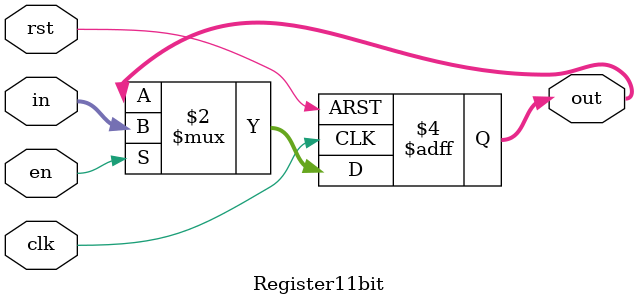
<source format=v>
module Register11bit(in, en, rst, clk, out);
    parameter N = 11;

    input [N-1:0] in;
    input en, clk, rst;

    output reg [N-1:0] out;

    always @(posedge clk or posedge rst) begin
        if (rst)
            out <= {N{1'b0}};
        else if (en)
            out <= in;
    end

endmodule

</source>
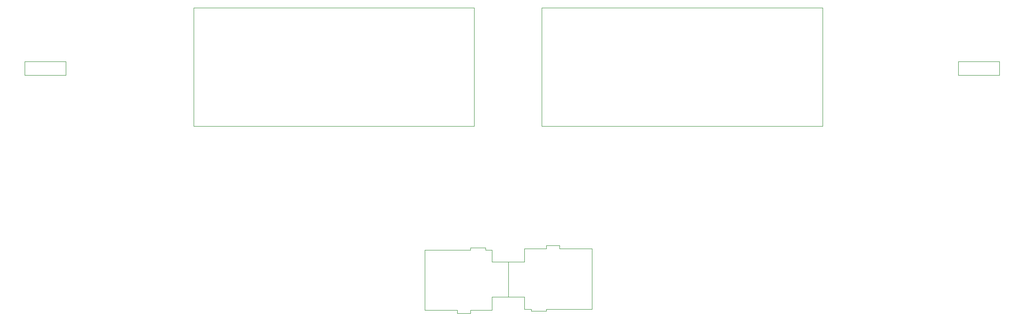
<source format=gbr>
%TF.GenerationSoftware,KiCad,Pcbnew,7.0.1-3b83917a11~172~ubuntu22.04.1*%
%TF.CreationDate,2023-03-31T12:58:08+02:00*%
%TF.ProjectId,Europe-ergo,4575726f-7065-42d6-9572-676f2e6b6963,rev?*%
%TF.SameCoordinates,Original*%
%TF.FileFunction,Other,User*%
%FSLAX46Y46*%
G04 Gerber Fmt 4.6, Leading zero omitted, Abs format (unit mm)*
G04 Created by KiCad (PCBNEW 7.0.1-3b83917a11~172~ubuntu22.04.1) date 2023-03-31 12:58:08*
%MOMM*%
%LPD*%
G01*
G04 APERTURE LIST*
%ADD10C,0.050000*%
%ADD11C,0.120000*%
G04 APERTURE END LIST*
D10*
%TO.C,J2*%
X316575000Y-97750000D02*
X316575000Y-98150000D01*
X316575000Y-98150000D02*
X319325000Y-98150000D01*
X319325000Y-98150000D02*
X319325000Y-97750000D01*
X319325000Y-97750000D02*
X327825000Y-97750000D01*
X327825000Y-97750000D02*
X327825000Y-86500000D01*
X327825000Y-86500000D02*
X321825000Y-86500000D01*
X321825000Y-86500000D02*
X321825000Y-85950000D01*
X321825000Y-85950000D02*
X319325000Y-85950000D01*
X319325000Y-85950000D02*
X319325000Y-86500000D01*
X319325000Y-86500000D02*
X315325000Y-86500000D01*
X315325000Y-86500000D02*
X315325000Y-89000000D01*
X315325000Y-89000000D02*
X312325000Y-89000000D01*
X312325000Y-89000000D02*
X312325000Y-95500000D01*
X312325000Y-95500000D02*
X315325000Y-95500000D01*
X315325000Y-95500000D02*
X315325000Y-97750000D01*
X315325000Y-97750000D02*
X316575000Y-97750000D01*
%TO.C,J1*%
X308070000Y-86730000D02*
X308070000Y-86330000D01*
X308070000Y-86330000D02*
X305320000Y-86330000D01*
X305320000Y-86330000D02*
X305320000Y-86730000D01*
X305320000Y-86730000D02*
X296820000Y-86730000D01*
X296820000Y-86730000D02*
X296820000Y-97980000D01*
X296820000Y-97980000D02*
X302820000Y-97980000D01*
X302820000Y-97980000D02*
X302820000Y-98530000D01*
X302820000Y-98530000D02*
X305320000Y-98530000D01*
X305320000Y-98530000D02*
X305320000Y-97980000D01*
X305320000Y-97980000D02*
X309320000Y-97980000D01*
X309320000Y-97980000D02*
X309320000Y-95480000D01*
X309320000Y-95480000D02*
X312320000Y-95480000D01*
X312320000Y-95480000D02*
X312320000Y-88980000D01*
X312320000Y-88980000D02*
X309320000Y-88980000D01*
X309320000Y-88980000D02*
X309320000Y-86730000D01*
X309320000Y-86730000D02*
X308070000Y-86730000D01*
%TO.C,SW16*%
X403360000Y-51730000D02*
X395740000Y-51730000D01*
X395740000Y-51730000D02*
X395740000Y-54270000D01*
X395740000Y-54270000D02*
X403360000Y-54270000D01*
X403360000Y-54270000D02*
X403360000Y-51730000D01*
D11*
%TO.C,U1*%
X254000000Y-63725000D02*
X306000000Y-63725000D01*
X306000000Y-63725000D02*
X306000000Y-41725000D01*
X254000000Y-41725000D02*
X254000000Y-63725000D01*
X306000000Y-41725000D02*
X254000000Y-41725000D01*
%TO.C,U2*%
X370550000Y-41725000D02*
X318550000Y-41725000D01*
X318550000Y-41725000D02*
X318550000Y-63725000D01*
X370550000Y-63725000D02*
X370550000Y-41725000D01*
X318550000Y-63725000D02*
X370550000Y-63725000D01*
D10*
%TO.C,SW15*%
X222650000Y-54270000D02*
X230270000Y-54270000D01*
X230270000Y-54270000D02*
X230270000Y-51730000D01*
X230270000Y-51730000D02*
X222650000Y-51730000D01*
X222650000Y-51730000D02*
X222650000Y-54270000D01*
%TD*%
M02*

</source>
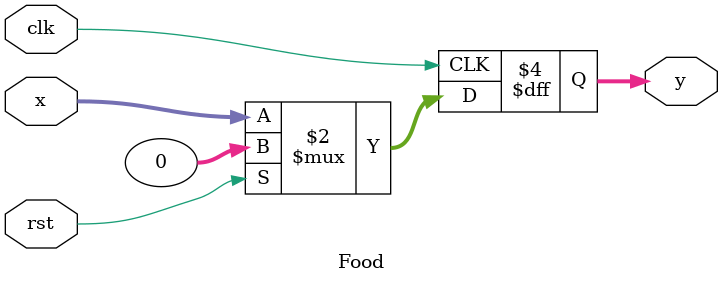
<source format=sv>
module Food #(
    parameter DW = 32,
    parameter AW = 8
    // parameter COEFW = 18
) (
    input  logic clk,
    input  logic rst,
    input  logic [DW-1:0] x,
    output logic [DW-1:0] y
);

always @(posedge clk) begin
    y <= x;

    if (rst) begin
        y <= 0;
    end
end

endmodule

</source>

________________________________________

Aim of the exercise:
Lines containing the word "logic": copy each of them from the material.

The answer:
    input  logic clk,
    input  logic rst,
    input  logic [DW-1:0] x,
    output logic [DW-1:0] y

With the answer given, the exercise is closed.